Models Introduction¶
Ralph follows the Active Record pattern, where each class represents a table in your database, and each instance of that class represents a single row. This approach provides an intuitive API for interacting with your data by mapping database operations directly to Crystal objects.
Defining Your First Model¶
To create a model, simply define a class that inherits from Ralph::Model. Within the class, you use the column macro to define your table's schema.
require "ralph"
class User < Ralph::Model
table :users
column id : Int64, primary: true
column name : String
column email : String
column age : Int32?
column active : Bool, default: true
column created_at : Time?
end
Table Configuration¶
Table Name¶
By default, Ralph expects the table name to be the pluralized, snake_case version of your model name (e.g., User -> users). You can explicitly set the table name using the table macro:
Column Definitions¶
Columns are defined using the column macro. It takes the column name, its Crystal type, and optional parameters.

About this exercise =>
From the text on Ralph models, quote the passage beginning with the words "class User <" and ending after the words "created_at : Time?".

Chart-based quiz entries
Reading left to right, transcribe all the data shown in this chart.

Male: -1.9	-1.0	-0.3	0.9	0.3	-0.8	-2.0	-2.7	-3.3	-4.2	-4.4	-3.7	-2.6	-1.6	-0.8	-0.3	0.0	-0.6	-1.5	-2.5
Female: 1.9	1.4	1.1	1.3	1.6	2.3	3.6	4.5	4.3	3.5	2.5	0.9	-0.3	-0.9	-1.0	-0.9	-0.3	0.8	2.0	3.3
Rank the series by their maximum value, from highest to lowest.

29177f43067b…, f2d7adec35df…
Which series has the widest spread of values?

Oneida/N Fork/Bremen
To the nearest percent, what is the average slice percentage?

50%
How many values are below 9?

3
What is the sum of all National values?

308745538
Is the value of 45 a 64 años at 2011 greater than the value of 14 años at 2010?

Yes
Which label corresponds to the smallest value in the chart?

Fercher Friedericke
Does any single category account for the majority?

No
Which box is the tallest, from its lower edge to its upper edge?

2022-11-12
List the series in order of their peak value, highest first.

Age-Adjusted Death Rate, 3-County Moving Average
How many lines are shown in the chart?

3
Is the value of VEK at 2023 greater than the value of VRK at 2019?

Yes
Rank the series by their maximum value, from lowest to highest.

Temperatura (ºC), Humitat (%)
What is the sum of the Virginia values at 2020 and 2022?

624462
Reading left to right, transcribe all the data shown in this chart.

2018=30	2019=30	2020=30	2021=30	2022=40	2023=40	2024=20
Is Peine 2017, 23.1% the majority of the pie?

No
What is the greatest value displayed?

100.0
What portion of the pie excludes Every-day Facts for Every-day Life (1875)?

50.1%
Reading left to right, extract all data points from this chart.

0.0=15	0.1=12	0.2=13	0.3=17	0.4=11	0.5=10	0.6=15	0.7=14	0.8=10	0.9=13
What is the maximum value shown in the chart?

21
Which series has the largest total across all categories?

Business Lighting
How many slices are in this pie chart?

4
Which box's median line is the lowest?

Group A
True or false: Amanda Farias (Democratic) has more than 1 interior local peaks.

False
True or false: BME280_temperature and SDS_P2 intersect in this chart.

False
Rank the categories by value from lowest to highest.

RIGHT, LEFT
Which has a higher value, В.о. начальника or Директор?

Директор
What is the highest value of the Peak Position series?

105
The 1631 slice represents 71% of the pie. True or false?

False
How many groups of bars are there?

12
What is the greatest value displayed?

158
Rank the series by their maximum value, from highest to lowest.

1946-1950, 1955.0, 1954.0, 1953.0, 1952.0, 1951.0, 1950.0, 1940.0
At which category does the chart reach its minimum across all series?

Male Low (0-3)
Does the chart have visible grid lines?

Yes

Task result =>
class User < Ralph::Model
table :users
column id : Int64, primary: true
column name : String
column email : String
column age : Int32?
column active : Bool, default: true
column created_at : Time?